When it comes to exercise, it can be hard enough to get to the gym once a day, let alone twice, but sometimes multiple workouts (also known as doubles) make sense. Wondering if working out twice a day might be for you? Consider the following.
If you're an experienced endurance athlete, it might be beneficial to log the occasional second workout. If you're training for an event like a marathon or triathlon, sometimes doubles are necessary. Logging two workouts a day will allow you to increase training volume and aerobic endurance, meaning you'll be able to run, ride or swim longer before you get tired. And if you have a triathlon on your calendar, you'll want to experiment with "brick workouts," which are training sessions that include two back-to-back disciplines, like a swim-bike or a bike-run. Two-a-day workouts are especially important if you have a half or full IRONMAN on your calendar—you need to prepare your body for the rigors of a multi-hour, multisport race.
When to Double Up
Interval or speed workout days are another time when you might want to fit in a second session. If you log a tough interval workout in the morning (i.e. mile repeats on the track), consider going for an easy swim or slow jog later in the day. This can help flush waste products from your muscles, as well as speed the delivery of blood and nutrients, leading to faster recovery—essential when you have a goal race or event on the calendar.

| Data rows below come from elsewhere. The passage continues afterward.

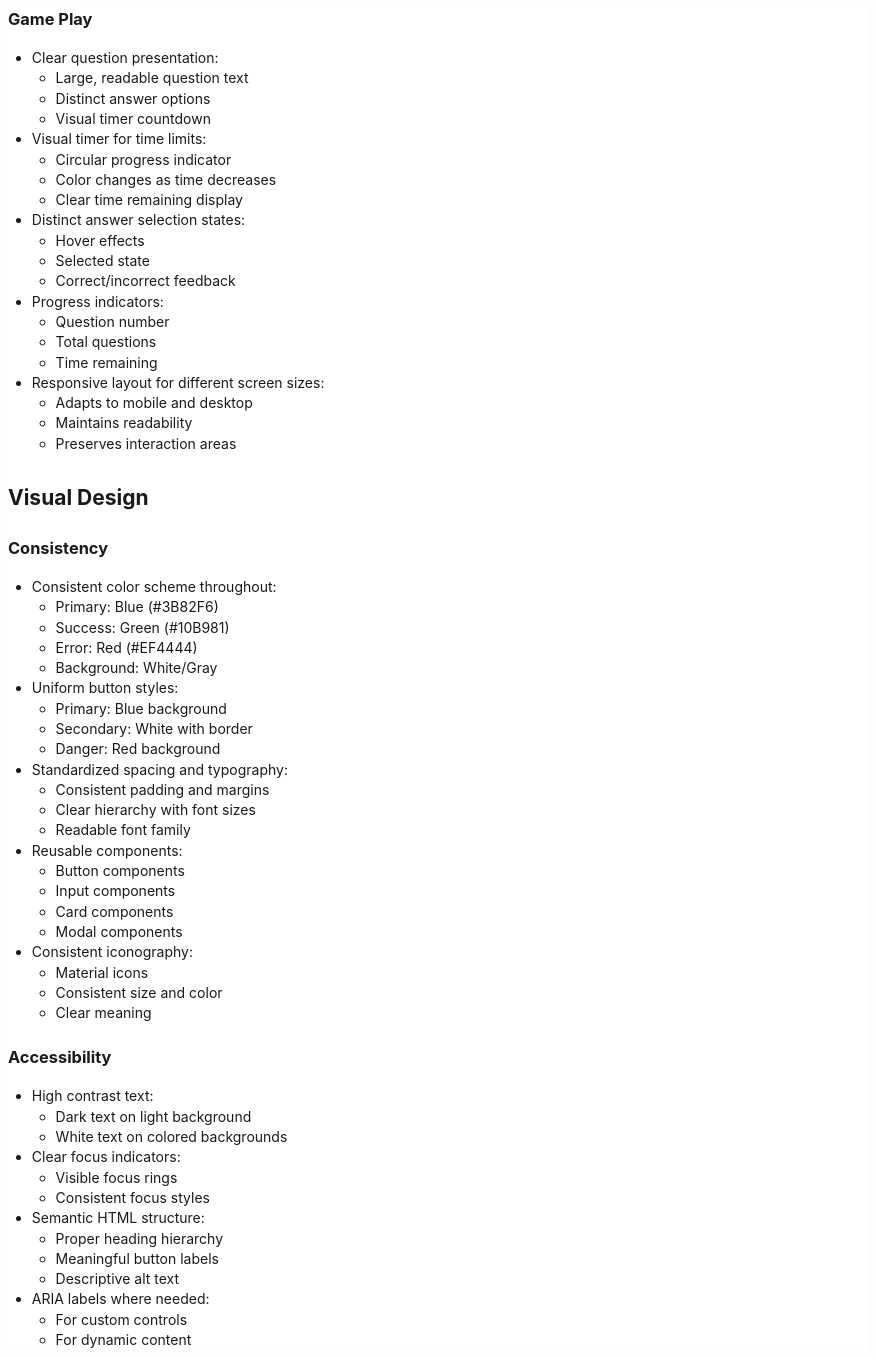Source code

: ### Game Play
- Clear question presentation:
  - Large, readable question text
  - Distinct answer options
  - Visual timer countdown
- Visual timer for time limits:
  - Circular progress indicator
  - Color changes as time decreases
  - Clear time remaining display
- Distinct answer selection states:
  - Hover effects
  - Selected state
  - Correct/incorrect feedback
- Progress indicators:
  - Question number
  - Total questions
  - Time remaining
- Responsive layout for different screen sizes:
  - Adapts to mobile and desktop
  - Maintains readability
  - Preserves interaction areas

## Visual Design

### Consistency
- Consistent color scheme throughout:
  - Primary: Blue (#3B82F6)
  - Success: Green (#10B981)
  - Error: Red (#EF4444)
  - Background: White/Gray
- Uniform button styles:
  - Primary: Blue background
  - Secondary: White with border
  - Danger: Red background
- Standardized spacing and typography:
  - Consistent padding and margins
  - Clear hierarchy with font sizes
  - Readable font family
- Reusable components:
  - Button components
  - Input components
  - Card components
  - Modal components
- Consistent iconography:
  - Material icons
  - Consistent size and color
  - Clear meaning

### Accessibility
- High contrast text:
  - Dark text on light background
  - White text on colored backgrounds
- Clear focus indicators:
  - Visible focus rings
  - Consistent focus styles
- Semantic HTML structure:
  - Proper heading hierarchy
  - Meaningful button labels
  - Descriptive alt text
- ARIA labels where needed:
  - For custom controls
  - For dynamic content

Not Just for Elite Athletes
Even if you don't consider yourself an athlete, doubles might have some health benefits. According to the American Heart Association, adults should get 150 minutes of moderate aerobic exercise (or 75 minutes of intense aerobic exercise) each week, plus a few strength-training sessions. Depending on your schedule, you might want to double up on workouts some days and take complete rest days on others. And while you may feel hardcore, logging multiple workouts in a day doesn't have to be extreme: It can be as simple as bodyweight exercises in the morning and a power walk after work.

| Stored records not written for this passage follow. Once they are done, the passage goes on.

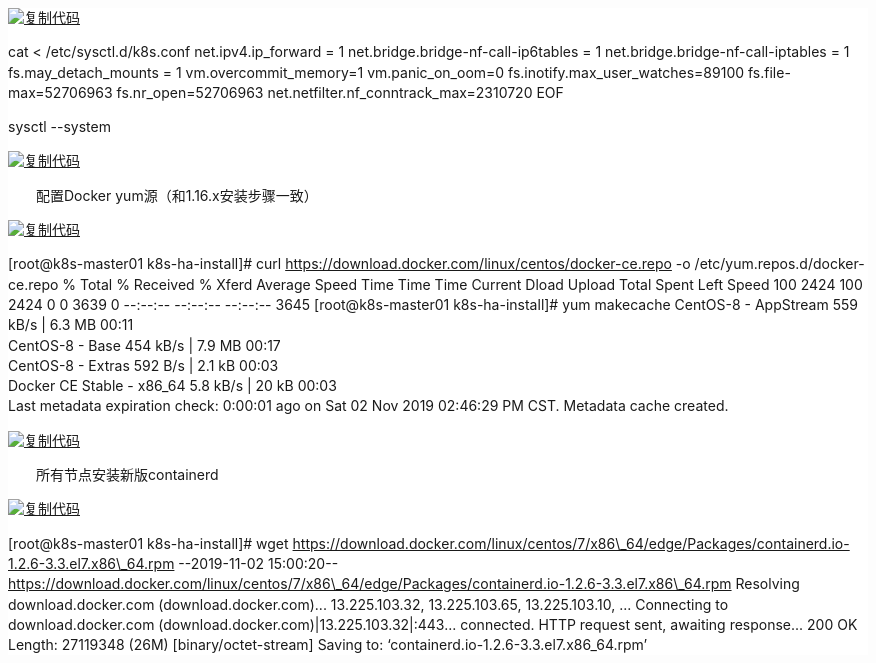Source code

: [![复制代码](//assets.cnblogs.com/images/copycode.gif)](javascript:void(0); "复制代码")

cat <<EOF > /etc/sysctl.d/k8s.conf
net.ipv4.ip\_forward \= 1
net.bridge.bridge\-nf-call-ip6tables = 1
net.bridge.bridge\-nf-call-iptables = 1
fs.may\_detach\_mounts \= 1
vm.overcommit\_memory\=1
vm.panic\_on\_oom\=0
fs.inotify.max\_user\_watches\=89100
fs.file\-max=52706963
fs.nr\_open\=52706963
net.netfilter.nf\_conntrack\_max\=2310720
EOF

sysctl \--system

[![复制代码](//assets.cnblogs.com/images/copycode.gif)](javascript:void(0); "复制代码")

　　配置Docker yum源（和1.16.x安装步骤一致）

[![复制代码](//assets.cnblogs.com/images/copycode.gif)](javascript:void(0); "复制代码")

\[root@k8s-master01 k8s-ha-install\]# curl  https://download.docker.com/linux/centos/docker-ce.repo -o /etc/yum.repos.d/docker-ce.repo
  % Total    % Received % Xferd  Average Speed   Time    Time     Time  Current
                                 Dload  Upload   Total   Spent    Left  Speed
100  2424  100  2424    0     0   3639      0 --:--:-- --:--:-- --:--:--  3645
\[root@k8s-master01 k8s-ha-install\]# yum makecache
CentOS-8 - AppStream                                                                                                                                                             559 kB/s | 6.3 MB     00:11    
CentOS-8 - Base                                                                                                                                                                  454 kB/s | 7.9 MB     00:17    
CentOS-8 - Extras                                                                                                                                                                592  B/s | 2.1 kB     00:03    
Docker CE Stable - x86\_64                                                                                                                                                        5.8 kB/s |  20 kB     00:03    
Last metadata expiration check: 0:00:01 ago on Sat 02 Nov 2019 02:46:29 PM CST.
Metadata cache created.

[![复制代码](//assets.cnblogs.com/images/copycode.gif)](javascript:void(0); "复制代码")

　　所有节点安装新版containerd

[![复制代码](//assets.cnblogs.com/images/copycode.gif)](javascript:void(0); "复制代码")

\[root@k8s-master01 k8s-ha-install\]# wget https://download.docker.com/linux/centos/7/x86\_64/edge/Packages/containerd.io-1.2.6-3.3.el7.x86\_64.rpm
--2019-11-02 15:00:20--  https://download.docker.com/linux/centos/7/x86\_64/edge/Packages/containerd.io-1.2.6-3.3.el7.x86\_64.rpm
Resolving download.docker.com (download.docker.com)... 13.225.103.32, 13.225.103.65, 13.225.103.10, ...
Connecting to download.docker.com (download.docker.com)|13.225.103.32|:443... connected.
HTTP request sent, awaiting response... 200 OK
Length: 27119348 (26M) \[binary/octet-stream\]
Saving to: ‘containerd.io-1.2.6-3.3.el7.x86\_64.rpm’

Sleep and Nutrition Are Even More Important
If you want to test the waters with multiple workouts, there are a few things you need to keep in mind. You should give yourself a minimum of four hours between workouts (although eight-plus is more ideal). With extra workouts, you'll also need to be more mindful of your sleep and nutrition. On days when you log multiple sweat sessions, make sure you're eating, drinking and sleeping enough. If you ignore the essentials, double workouts could lead to injury, overtraining or burnout.
Don't Overdo It
You've probably heard the saying "listen to your body," but when it comes to working out twice a day, it's more important than ever. If you've never done doubles before, ease in slowly (think once a week, not every day), and if you experience pain or find yourself struggling to get through workouts, it might be time to cut back.
The final thing to ask yourself before you log a second workout is "why?" You want to make sure every run, ride, yoga class or weight lifting session has its purpose. If it works better for your schedule to squeeze in shorter sessions or you're going through an intense training block, doubles might make sense. But conversely, working out twice a day can be a bit of a hassle (double showers, more laundry), and it may make you more prone to injury. Finding a schedule that works for you might take some trial and error, so be flexible if you decide to dive in.